After a decade-long bull run, Morgan Stanley now says it’s seeing signals that it might be time to ditch the growth stocks and hit up value again, with interest rate hikes potentially paving the way for end-of-cycle risks.
It’s what Morgan Stanley calls a “tipping point” that “lays the groundwork for something of a regime change that is very much in line without overall outlook for the S&P 500”.
Those are the words of equity strategist Mike Wilson, who’s said before that the bull-run is already over and the time of the bear has begun, with a correction coming as soon as 2019.
Surging bond yields are the “tipping point”, and the “regime change” could lead to a shift in allocations in the U.S. from growth stocks to value stocks. And when they do, some of those investor darlings could be hit hard.
That means tech stocks, too, such as Facebook, Amazon, Netflix and Alphabet.

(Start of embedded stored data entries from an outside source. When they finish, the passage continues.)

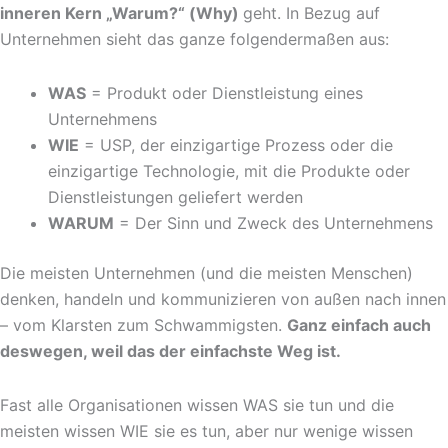
inneren Kern „Warum?“ (Why)
geht. In Bezug auf
Unternehmen sieht das ganze folgendermaßen aus:
WAS
= Produkt oder Dienstleistung eines
Unternehmens
WIE
= USP, der einzigartige Prozess oder die
einzigartige Technologie, mit die Produkte oder
Dienstleistungen geliefert werden
WARUM
= Der Sinn und Zweck des Unternehmens
Die meisten Unternehmen (und die meisten Menschen)
denken, handeln und kommunizieren von außen nach innen
– vom Klarsten zum Schwammigsten.
Ganz einfach auch
deswegen, weil das der einfachste Weg ist.
Fast alle Organisationen wissen WAS sie tun und die
meisten wissen WIE sie es tun, aber nur wenige wissen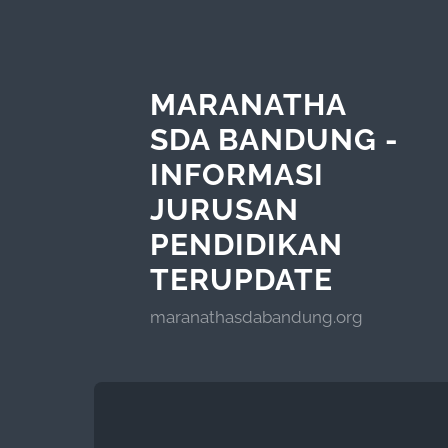
MARANATHA
SDA BANDUNG -
INFORMASI
JURUSAN
PENDIDIKAN
TERUPDATE
maranathasdabandung.org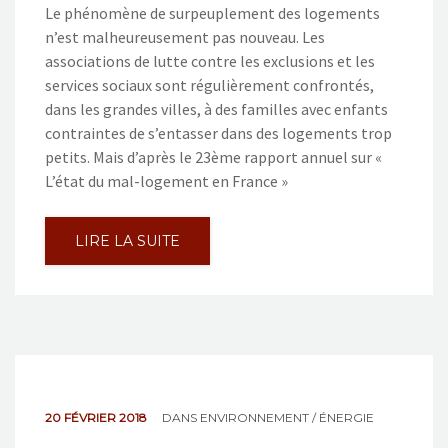
Le phénomène de surpeuplement des logements
n’est malheureusement pas nouveau. Les
associations de lutte contre les exclusions et les
services sociaux sont régulièrement confrontés,
dans les grandes villes, à des familles avec enfants
contraintes de s’entasser dans des logements trop
petits. Mais d’après le 23ème rapport annuel sur «
L’état du mal-logement en France »
LIRE LA SUITE
20 FÉVRIER 2018
DANS
ENVIRONNEMENT / ÉNERGIE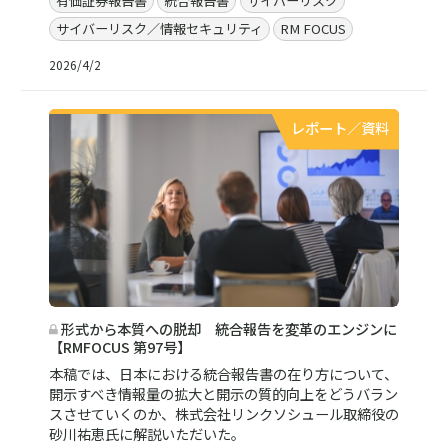
有価証券報告書
統合報告書
サイバーリスク
サイバーリスク／情報セキュリティ
RM FOCUS
2026/4/2
レポート／資料
形式から本質への脱却 統合報告を変革のエンジンに
【RMFOCUS 第97号】
本稿では、日本における統合報告書の在り方について、
開示すべき情報量の拡大と開示の質的向上をどうバラン
スさせていくのか、株式会社リンクソシュール取締役の
砂川祐恵氏に解説いただいた。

Instead, Morgan Stanley is favoring energy, utilities and financials.
We may not have seen yields hit their peak spike yet, but last week’s surge has led to a broad sell-off across global markets, and the Fed seems bent on interest rate hikes still. It will also bring about a “capping” of equity market valuations and bring end-of-cycle risks into focus, says Wilson.
In other words, as yields climb further, economic growth will slow and future earnings of our favorite growth sticks will be under significant pressure.
Mid-term elections are also at play here.
It’s quite possible that the most recent yield surge had something to do with the turn-around in mid-term election outcome expectations as it now looks more possible that the Republicans will sweep Congress, while the markets until now had been expecting a Democrat victory. Related: “Rising Inequality” Could Impact America’s AAA Credit Rating
"If the market begins to believe that a Republican sweep is likely to occur in the midterms, the likelihood of a tax cut extension, infrastructure spending and continued focus on trade protectionism all rise. We view these potential policy paths as inflationary and likely to add to the deficit, providing upward pressure on rates," Wilson wrote.
But this time around, he noted, a Republican win isn’t going to mean a growth spurt. This isn’t 2016, and there aren’t big tax cuts to be unleashed, or big fiscal spending announcements.
The bottom line is that value looks set to re-emerge as dominate over growth stocks.
High-flying growth stocks get a high valuation in terms of the price investors are asked to pay for things like book value or asset value after subtracting net debt. They’re focused on the future—not the present, and their usually riskier.
Value stocks, by comparison, usually trade a lower prices relative to their fundamentals, and while they’ve pretty much been the unwanted stepchild in the bull market of the past decade, and have significantly underperformed, the “regime change” Morgan Stanley is calling signals a return of their attractiveness.
Typically, the shift from growth to value stocks happens with a fair amount of cacophony at the end of a big business cycle. After the 2008 financial crisis, high-flying growth stocks outperformed because the future was all investors had to look forward to. But even so, the massive favoring of growth stocks really soared in 2017, coinciding with the tech explosion, including the Internet of Things (IoT) and e-commerce.
But everything’s part of a “cycle”, and from Wilson’s point of view, this is the end.